------ Текст документа

Простившись с Бенкендорфом, Аббас-Мирза, сопровождаемый драгунами, отправился в Чевестер, а отряд Бенкендорфа пошел своею дорогою к Хою. Город этот сдался без малейшего сопротивления: в цитадели его найдены были 14 орудий, которых персияне не успели увезти с собою. Оставив в Хое батальон Тифлисского полка, Бенкендорф двинулся далее, к Салмасу, и занял дороги, ведущие к Урмии.

4 ноября Аббас-Мирза ночевал в Чевестере; там была приготовлена для него роскошная палатка, и при ней стоял почетный караул, по одну сторону 30 драгун, по другую — 30 курдов.

Паскевич должен был видеться с принцем в Дей-Карагане и 5 ноября, вечером, был уже там, 6-го числа к нему явился Хосров-Мирза, сын наследного принца, чтобы приветствовать его от лица персидского правительства; а вслед затем дали знать, что к городу приближается и сам Аббас-Мирза. Встречали принца торжественно. В семи верстах от Дей-Карагана, на самой дороге был выстроен эскадрон улан, одетый в парадную форму. Тут же находились Хосров-Мирза и генерал-адъютант граф Сухтелен со всем корпусным штабом. Принц благодарил всех, и солдат и офицеров, за труды, для него понесенные. [556]

В Дей-Карагане у самой квартиры принца, его ожидал почетный караул,— рота гвардейского полка со знаменем и музыкою, и тут же приветствовал его командующий войсками, собранными в Дей-Карагане, генерал Панкратьев. Через час приехал с визитом и сам Паскевич. Рассказывают, что, в ожидании этого визита, Аббас-Мирза был в необычайном волнении и не соглашался даже сесть, говоря: «Сейчас приедет Паскевич». Он принял главнокомандующего стоя посреди комнаты, и первый протянул ему руку. Паскевич вскользь заметил, что принц, вероятно устал с дороги, и потому не угодно ли его высочеству сесть. Аббас-Мирза сел и пригласил сесть Паскевича. О делах, на этот раз, не говорили ничего, и через четверть часа Паскевич уехал. На следующий день Аббас-Мирза отдал визит главнокомандующему и пробыл у него более двух часов, «чего, — как замечает Паскевич,— персидские принцы обыкновенно не делают».

Начались конференции. С самого первого заседания Аббас-Мирза начал уже просить об уменьшении денежных требований. «Они были чрезмерно велики, — говорит и сам Паскевич:— но если бы объявлены были в половину против тогдашнего, — то просьбы, конечно, остались бы те же». Тем не менее пять куруров, накинутых Паскевичем за взятие Тавриза, были сбавлены. Но далее ни на какие уступки Паскевич пока не шел. «Я требую теперь много — говорит он в одном из своих донесений — для получения чего-нибудь. Таков ход дел в здешнем государстве».

------------
------ Исходные данные

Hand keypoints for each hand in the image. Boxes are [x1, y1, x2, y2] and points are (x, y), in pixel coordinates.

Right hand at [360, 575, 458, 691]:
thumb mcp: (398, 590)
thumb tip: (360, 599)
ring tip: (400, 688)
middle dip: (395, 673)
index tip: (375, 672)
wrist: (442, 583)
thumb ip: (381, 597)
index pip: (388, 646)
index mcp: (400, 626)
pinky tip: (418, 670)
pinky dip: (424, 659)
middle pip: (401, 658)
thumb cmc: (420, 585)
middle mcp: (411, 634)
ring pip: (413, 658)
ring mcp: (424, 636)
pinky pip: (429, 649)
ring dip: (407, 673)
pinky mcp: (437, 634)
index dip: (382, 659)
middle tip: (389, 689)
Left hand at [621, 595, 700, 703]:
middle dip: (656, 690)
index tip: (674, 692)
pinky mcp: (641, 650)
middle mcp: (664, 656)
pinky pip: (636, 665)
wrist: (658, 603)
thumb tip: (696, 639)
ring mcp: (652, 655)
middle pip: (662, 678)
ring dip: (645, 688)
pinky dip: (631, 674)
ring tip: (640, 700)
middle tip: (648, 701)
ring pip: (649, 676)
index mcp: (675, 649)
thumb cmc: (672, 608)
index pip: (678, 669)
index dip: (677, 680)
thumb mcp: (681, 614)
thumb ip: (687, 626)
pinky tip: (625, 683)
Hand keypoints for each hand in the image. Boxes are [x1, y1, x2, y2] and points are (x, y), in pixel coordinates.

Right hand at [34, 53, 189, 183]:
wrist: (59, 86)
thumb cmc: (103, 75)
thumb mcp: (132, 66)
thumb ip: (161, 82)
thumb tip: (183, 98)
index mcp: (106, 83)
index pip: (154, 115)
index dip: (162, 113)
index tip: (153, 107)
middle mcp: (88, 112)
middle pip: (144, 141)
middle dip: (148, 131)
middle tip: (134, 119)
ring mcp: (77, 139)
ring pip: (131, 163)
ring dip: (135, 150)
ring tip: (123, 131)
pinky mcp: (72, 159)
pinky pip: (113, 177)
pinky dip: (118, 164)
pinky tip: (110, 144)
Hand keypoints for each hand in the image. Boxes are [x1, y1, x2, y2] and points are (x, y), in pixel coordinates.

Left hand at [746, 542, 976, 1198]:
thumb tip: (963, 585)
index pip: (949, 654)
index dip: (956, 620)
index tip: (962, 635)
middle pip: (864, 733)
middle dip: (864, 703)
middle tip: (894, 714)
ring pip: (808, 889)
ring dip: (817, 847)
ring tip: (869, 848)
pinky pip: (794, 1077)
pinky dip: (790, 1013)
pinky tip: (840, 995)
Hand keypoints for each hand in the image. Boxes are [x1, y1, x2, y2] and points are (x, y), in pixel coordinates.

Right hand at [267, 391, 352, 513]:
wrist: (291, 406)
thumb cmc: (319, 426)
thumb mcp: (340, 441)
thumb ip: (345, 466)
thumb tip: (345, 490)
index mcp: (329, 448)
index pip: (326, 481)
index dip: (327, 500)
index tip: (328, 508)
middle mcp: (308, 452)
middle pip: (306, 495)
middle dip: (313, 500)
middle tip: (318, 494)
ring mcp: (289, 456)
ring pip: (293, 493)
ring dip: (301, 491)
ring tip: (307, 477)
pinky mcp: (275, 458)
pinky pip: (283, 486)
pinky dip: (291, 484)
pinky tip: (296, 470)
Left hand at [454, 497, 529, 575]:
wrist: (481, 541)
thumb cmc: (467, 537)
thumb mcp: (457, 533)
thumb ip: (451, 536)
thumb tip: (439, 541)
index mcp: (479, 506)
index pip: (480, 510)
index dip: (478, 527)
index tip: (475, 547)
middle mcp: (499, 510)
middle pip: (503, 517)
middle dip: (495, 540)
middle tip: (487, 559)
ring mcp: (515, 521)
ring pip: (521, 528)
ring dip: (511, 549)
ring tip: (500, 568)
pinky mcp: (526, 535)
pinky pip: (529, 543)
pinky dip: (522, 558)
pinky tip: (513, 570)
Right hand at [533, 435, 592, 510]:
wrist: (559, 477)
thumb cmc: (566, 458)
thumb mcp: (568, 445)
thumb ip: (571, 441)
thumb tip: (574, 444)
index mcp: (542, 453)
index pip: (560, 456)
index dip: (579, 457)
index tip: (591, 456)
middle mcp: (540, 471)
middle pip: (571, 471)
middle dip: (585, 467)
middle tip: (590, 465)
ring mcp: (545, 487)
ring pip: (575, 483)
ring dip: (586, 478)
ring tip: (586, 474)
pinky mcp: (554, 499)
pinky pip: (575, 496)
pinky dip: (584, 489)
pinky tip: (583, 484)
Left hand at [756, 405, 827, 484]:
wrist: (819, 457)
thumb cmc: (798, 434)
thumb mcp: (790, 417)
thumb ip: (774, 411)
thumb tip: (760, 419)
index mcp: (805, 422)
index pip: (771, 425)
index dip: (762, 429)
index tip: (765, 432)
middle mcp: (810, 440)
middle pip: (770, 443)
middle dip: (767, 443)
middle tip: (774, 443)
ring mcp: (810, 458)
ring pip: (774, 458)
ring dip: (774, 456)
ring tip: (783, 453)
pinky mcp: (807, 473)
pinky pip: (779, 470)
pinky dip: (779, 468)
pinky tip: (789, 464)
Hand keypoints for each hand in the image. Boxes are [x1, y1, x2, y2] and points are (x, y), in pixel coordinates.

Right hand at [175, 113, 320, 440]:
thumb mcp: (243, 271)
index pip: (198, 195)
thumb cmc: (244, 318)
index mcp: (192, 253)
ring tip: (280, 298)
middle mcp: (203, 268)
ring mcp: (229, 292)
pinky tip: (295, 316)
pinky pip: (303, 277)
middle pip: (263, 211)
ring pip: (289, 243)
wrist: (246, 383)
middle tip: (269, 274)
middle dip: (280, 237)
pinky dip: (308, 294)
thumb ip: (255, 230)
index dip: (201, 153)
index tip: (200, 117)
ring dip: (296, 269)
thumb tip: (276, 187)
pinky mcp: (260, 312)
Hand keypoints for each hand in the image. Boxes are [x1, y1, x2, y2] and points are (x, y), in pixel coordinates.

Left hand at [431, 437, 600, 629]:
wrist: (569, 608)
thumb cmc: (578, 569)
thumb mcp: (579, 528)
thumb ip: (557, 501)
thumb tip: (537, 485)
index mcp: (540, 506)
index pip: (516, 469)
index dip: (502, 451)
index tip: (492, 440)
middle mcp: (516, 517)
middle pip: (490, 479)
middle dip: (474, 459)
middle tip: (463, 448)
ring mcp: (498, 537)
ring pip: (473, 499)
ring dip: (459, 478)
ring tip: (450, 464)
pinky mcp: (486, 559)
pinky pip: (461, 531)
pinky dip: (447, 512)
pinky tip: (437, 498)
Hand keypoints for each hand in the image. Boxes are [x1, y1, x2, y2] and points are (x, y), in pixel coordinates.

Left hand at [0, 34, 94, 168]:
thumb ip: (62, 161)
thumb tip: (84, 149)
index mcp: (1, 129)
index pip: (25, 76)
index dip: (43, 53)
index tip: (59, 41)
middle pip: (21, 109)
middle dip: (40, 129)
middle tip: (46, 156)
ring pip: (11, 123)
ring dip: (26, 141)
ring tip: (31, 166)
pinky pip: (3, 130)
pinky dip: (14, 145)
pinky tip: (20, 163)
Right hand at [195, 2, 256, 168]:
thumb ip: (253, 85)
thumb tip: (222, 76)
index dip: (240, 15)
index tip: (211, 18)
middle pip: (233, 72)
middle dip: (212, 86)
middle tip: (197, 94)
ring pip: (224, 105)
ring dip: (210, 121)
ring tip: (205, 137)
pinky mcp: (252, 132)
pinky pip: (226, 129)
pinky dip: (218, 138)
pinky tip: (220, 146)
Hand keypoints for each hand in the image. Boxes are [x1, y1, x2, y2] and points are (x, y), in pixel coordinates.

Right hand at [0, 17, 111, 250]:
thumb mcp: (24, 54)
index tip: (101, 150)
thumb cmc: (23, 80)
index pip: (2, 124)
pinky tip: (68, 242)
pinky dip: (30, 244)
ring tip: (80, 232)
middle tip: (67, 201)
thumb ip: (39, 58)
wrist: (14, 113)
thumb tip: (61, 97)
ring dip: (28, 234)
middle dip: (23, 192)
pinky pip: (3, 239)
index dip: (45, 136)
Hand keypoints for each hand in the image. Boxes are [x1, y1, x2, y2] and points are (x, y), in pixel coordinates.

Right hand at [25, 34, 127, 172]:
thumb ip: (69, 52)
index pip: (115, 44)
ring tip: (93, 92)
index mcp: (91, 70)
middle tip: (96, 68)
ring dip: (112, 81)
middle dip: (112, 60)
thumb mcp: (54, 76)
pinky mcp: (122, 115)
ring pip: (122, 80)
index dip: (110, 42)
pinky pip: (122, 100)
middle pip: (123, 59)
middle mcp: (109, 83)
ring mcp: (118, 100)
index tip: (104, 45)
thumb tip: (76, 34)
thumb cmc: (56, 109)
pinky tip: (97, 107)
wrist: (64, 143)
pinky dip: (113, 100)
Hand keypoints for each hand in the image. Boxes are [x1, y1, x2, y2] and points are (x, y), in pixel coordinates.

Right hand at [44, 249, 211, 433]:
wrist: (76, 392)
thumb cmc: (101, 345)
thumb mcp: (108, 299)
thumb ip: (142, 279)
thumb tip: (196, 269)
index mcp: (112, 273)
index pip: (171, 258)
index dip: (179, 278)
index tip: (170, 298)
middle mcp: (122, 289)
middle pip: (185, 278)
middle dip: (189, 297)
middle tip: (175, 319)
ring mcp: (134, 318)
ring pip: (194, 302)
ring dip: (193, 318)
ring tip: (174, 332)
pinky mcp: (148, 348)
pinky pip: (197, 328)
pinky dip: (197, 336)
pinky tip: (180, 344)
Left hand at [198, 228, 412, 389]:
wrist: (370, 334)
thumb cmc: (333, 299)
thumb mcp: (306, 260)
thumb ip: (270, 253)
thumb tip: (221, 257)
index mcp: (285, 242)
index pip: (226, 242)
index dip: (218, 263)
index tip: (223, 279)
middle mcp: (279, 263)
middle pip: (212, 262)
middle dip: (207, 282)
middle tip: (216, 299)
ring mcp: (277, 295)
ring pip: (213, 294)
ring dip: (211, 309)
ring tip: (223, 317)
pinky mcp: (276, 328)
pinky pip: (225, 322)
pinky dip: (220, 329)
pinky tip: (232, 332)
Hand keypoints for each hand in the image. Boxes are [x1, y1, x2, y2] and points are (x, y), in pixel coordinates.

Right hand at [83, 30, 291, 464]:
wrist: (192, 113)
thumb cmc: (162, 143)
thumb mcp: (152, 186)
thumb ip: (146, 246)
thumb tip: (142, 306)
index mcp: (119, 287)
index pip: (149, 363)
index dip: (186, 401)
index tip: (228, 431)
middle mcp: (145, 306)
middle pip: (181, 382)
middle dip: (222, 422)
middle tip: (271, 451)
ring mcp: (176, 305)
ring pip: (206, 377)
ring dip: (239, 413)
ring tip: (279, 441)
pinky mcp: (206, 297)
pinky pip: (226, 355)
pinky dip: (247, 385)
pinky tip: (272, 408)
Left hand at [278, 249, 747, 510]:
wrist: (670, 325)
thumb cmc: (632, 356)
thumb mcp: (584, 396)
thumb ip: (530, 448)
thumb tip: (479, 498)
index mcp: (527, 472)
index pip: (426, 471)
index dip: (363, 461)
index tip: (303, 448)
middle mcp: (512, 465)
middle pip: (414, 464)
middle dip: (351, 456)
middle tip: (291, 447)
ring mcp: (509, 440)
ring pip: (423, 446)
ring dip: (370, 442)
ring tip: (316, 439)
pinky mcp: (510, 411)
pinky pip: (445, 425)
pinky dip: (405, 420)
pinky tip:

------------

Задание 1. Сколько орудий было найдено в цитадели Хоя, согласно тексту о встрече Аббас-Мирзы и Паскевича?
Задание 2. Замените «драгунами» на «уланами» во фрагменте текста о встрече Аббас-Мирзы и Паскевича от «Простившись с Бенкендорфом, Аббас-Мирза, сопровождаемый» до «ведущие к Урмии.» и приведите этот фрагмент целиком.
Задание 3. Изложите текст о встрече Аббас-Мирзы и Паскевича в двух предложениях.

Решение задания 1. В цитадели Хоя нашли 14 орудий.

Решение задания 2.
Простившись с Бенкендорфом, Аббас-Мирза, сопровождаемый уланами, отправился в Чевестер, а отряд Бенкендорфа пошел своею дорогою к Хою. Город этот сдался без малейшего сопротивления: в цитадели его найдены были 14 орудий, которых персияне не успели увезти с собою. Оставив в Хое батальон Тифлисского полка, Бенкендорф двинулся далее, к Салмасу, и занял дороги, ведущие к Урмии.

Решение задания 3. После прощания с Аббас-Мирзой отряд Бенкендорфа без сопротивления занял Хой и двинулся к Салмасу. Паскевич торжественно принял Аббас-Мирзу в Дей-Карагане, а на начавшихся конференциях сбавил пять куруров, накинутых за взятие Тавриза, но на дальнейшие уступки пока не шел.